TUKANG SAYANG

 Kebanyakan orang masih menyebutnya sebagai tukang patri atau tukang soder, walau kini dia tidak selalu membawa perangkat alat patri. Keahliannya memperbaiki alat-alat rumah tangga yang rusak. Mengganti pantat dandang jebol, menambal panci bocor, ceret, rantang, hingga sablukan.  Segala macam kebocoran bisa diakali dan diatasi sama dia (barangkali yang tidak bisa dia lakukan cuman satu: menambal kebocoran anggaran hehe).

Inilah profesi jadul yang ternyata masih beredar hingga kini. Betapapun, dulu profesi ini pernah jaya pada zamannya. Toh kini masih ada saja yang membutuhkannya. Buktinya, Pak Ibnul Hajar Santoso, tetanggaku penjual bandeng presto, butuh memperbaiki sarangan panci yang rusak. Dan tukang ini cekatan menggarap semua kerjaan costumize dan by order seperti itu.

Tukang patri adalah salah satu profesi yang tergusur oleh zaman.
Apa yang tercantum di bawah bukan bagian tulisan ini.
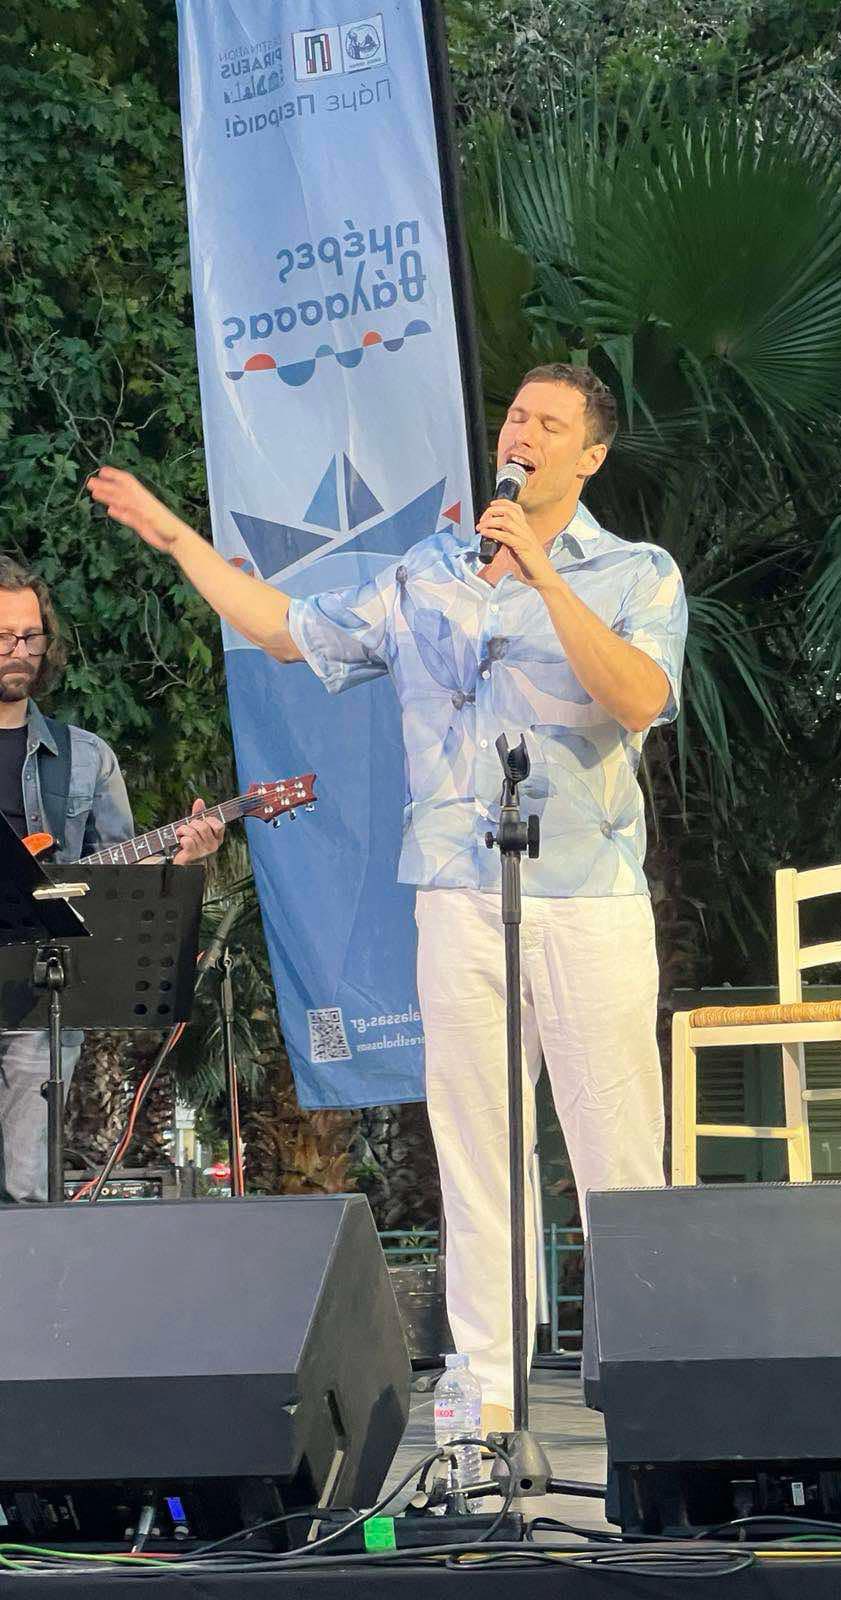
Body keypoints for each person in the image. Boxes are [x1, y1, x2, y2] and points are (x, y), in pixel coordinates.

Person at [87, 363, 688, 1433]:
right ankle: (488, 1398)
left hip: (586, 897)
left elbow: (641, 697)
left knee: (617, 1150)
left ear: (591, 456)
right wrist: (177, 539)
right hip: (457, 894)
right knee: (477, 1148)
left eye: (550, 424)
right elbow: (287, 629)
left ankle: (654, 1389)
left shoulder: (636, 571)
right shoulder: (427, 574)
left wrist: (547, 577)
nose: (523, 433)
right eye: (516, 415)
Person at [0, 556, 225, 1202]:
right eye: (4, 636)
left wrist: (182, 861)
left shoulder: (85, 757)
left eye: (31, 636)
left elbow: (118, 877)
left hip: (39, 999)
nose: (20, 651)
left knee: (26, 1189)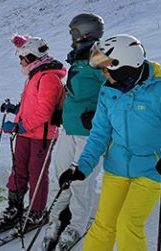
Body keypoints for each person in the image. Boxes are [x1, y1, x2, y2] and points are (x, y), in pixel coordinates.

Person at [59, 34, 161, 251]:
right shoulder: (109, 91)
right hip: (117, 166)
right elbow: (100, 134)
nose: (102, 72)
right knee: (103, 224)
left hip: (153, 169)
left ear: (124, 65)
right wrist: (81, 168)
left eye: (106, 67)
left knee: (128, 224)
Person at [39, 13, 107, 250]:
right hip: (69, 129)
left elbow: (116, 89)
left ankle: (76, 225)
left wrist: (97, 114)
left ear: (83, 32)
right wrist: (61, 111)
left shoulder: (98, 57)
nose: (71, 36)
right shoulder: (78, 59)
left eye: (73, 32)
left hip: (90, 134)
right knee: (60, 177)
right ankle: (55, 221)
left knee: (81, 181)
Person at [0, 35, 66, 231]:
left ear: (32, 57)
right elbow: (31, 107)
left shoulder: (49, 77)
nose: (21, 63)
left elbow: (45, 112)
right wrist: (16, 110)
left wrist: (19, 126)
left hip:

Peluang kerjanya terdistrupsi oleh aneka peralatan rumah tangga yang canggih dan tidak butuh jasa tukang tambal seperti dirinya. Toh pak tukang yang satu ini tidak peduli (atau memang tak ada pilihan lain?).
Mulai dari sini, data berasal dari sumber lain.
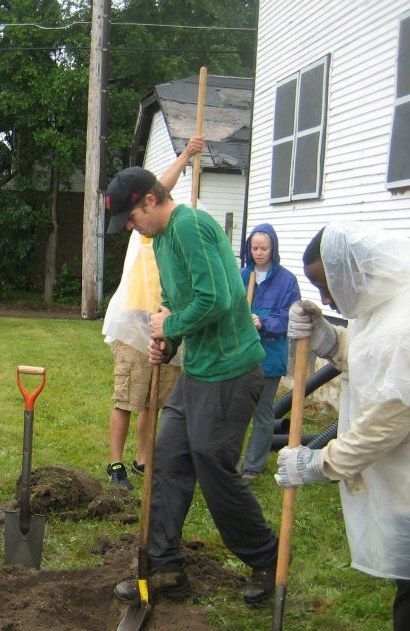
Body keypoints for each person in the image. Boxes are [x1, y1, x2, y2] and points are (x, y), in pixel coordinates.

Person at [277, 223, 410, 631]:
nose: (325, 296)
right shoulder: (389, 298)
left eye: (328, 286)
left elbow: (385, 423)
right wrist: (332, 340)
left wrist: (320, 462)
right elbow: (372, 357)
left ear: (355, 271)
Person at [105, 165, 279, 606]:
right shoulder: (160, 239)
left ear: (149, 200)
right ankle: (165, 568)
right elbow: (180, 303)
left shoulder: (190, 227)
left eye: (130, 217)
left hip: (231, 369)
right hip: (199, 368)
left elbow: (218, 299)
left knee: (212, 464)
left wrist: (172, 323)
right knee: (168, 458)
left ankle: (268, 558)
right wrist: (169, 341)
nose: (130, 226)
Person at [102, 138, 202, 490]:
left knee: (155, 400)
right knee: (128, 395)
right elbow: (160, 187)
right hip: (134, 321)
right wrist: (186, 156)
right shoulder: (143, 228)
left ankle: (144, 458)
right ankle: (115, 464)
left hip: (170, 320)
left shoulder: (172, 233)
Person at [239, 224, 301, 479]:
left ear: (273, 249)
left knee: (262, 411)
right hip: (242, 356)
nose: (259, 253)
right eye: (254, 248)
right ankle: (230, 459)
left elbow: (290, 316)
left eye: (264, 248)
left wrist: (263, 322)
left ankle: (253, 463)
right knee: (238, 410)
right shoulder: (242, 275)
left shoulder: (287, 281)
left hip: (269, 357)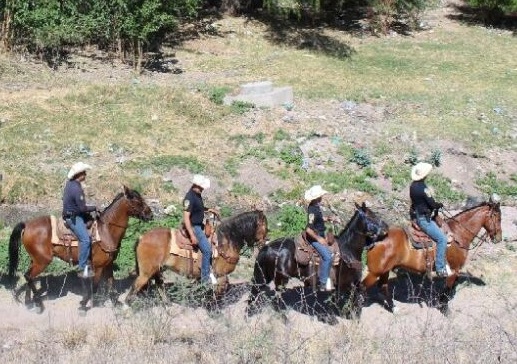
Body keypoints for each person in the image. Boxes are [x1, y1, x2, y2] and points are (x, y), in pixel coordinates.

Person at [409, 162, 449, 278]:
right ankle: (440, 267)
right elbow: (432, 204)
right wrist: (439, 205)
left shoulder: (412, 186)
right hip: (424, 220)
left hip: (416, 215)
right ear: (425, 175)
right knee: (442, 239)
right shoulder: (424, 188)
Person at [62, 162, 97, 279]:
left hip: (70, 213)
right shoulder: (77, 189)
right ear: (79, 175)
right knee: (86, 240)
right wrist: (94, 207)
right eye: (84, 173)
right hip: (74, 217)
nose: (85, 174)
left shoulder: (69, 184)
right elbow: (82, 208)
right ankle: (82, 267)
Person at [183, 174, 219, 284]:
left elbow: (198, 207)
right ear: (196, 186)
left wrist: (209, 209)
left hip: (199, 225)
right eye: (202, 187)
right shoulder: (189, 197)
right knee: (207, 250)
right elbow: (186, 218)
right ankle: (205, 279)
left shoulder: (197, 195)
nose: (203, 189)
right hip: (194, 227)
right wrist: (192, 235)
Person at [304, 185, 333, 291]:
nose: (322, 197)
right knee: (327, 257)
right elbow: (308, 229)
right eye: (321, 195)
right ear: (317, 197)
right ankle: (323, 282)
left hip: (320, 234)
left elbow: (319, 219)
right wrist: (318, 239)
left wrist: (328, 218)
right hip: (314, 239)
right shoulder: (312, 210)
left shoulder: (316, 207)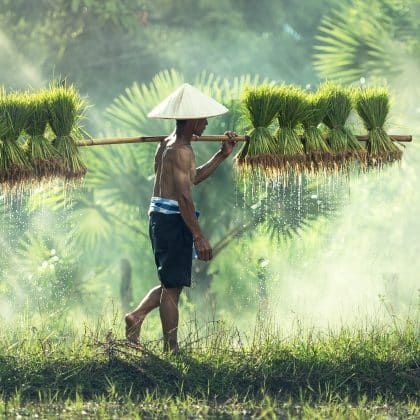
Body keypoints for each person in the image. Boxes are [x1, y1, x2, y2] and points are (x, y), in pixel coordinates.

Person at [125, 83, 237, 353]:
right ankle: (171, 349)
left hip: (160, 217)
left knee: (169, 282)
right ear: (191, 121)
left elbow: (193, 177)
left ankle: (136, 317)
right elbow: (185, 198)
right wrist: (199, 236)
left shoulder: (168, 144)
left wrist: (222, 155)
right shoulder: (181, 151)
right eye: (203, 118)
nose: (207, 123)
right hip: (172, 220)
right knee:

Tetap dijajakan skill yang out of date itu di saat zaman serba instan, di tengah pandemi pula. Dijalani hari-hari, berikhtiar semampunya dengan keyakinan bahwa pasti ada orang yang  memanfaatkan jasanya. Tugasnya hanyalah berikhtiar semata,  sedangkan rezeki Gusti Allah yang mengaturnya. Bahkan tersebab prasangka baiknya itu, sangat mungkin membuat Tuhan bermurah hati memberikan rezeki yang berkah baginya.

Dia bukannya pasrah menghadapi keadaan. Faktanya kini dia beradaptasi dengan membawa gerobak motor untuk keliling menjajakan jasanya, tidak lagi seperti masa lalu tukang patri yang memikul alat soder beserta tungku pembakarnya.
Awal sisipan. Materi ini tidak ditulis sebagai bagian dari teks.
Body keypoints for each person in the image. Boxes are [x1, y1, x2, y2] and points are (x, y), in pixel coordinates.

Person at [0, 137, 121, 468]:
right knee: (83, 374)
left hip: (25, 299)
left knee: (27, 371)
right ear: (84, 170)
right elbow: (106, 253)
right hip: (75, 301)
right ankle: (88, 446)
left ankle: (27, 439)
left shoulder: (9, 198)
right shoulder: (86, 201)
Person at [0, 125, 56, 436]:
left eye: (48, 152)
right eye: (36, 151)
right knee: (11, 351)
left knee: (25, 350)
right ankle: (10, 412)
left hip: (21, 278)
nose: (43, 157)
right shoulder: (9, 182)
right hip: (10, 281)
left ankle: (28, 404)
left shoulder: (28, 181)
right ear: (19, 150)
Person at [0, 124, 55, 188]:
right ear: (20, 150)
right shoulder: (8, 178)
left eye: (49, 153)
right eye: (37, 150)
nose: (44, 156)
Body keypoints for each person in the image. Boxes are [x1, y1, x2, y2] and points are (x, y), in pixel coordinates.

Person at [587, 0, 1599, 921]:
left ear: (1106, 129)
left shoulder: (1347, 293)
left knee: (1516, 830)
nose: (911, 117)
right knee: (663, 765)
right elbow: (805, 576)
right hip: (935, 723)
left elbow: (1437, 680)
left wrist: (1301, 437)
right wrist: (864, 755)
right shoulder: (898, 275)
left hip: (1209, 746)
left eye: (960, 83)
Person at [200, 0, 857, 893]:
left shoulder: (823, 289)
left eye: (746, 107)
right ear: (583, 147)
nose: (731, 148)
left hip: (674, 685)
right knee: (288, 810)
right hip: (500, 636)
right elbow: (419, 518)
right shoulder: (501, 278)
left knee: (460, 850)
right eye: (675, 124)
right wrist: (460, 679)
Hanya suara penanda khas yang dipertahankan. Menggunakan lempengan seng tebal yang dirangkai. Mirip alat kecrek yang biasa dipancal kaki dalang saat memainkan wayang kulit. Bila alat itu dihentakkan akan terdengar bunyi crek...crek..crek... !

Entah kenapa, dalam terminologi bahasa Jawa, tukang patri disebut dengan julukan “Tukang Sayang”. Seperti halnya saya tidak tahu, mengapa pengemudi cikar (pedati yang ditarik sapi) dinamakan “Bajingan”.

Tetapi tukang sayang itu memang penyayang terhadap peralatan rumah tangga. Dia sigap memperbaiki suatu barang agar dapat berfungsi kembali. Peran mereparasi, memperbaiki, dan memelihara inilah yang masih relevan dengan kondisi saat ini. Kondisi di mana telah berkembang budaya "sekali pakai lalu buang."  Situasi yang kerap diparodikan pelawak ludruk dengan berlagak sombong dia mengatakan, "nek montorku bejat yo tak buwak, aku tuku maneh... wong sugih kok."

Kiranya spirit tukang sayang yang terampil merawat, memelihara, dan memperbaiki sesuatu perlu tetap dibudayakan, meski ada dana untuk membeli barang yang baru.

Kini kulihat Pak Tukang Sayang itu sudah menyelesaikan pekerjaannya. Setelah mendapat upah dia pergi mengendarai motornya dengan perlahan, tak lupa membunyikan kecrek khasnya.

 Crek...crek..crek... crek... crek.. crek...!!!

Suaranya berirama. Entah seirama dengan dendang hatinya yang riang atau menyuarakan irama hidupnya yang monoton.

Crek... crek..crek...Crek... crek... crek....!!!

Suaranya semakin surut  di telinga karena dia semakin menjauh. Adakah profesi tukang sayang juga  ikutan hilang ditelan gemuruh teknologi canggih?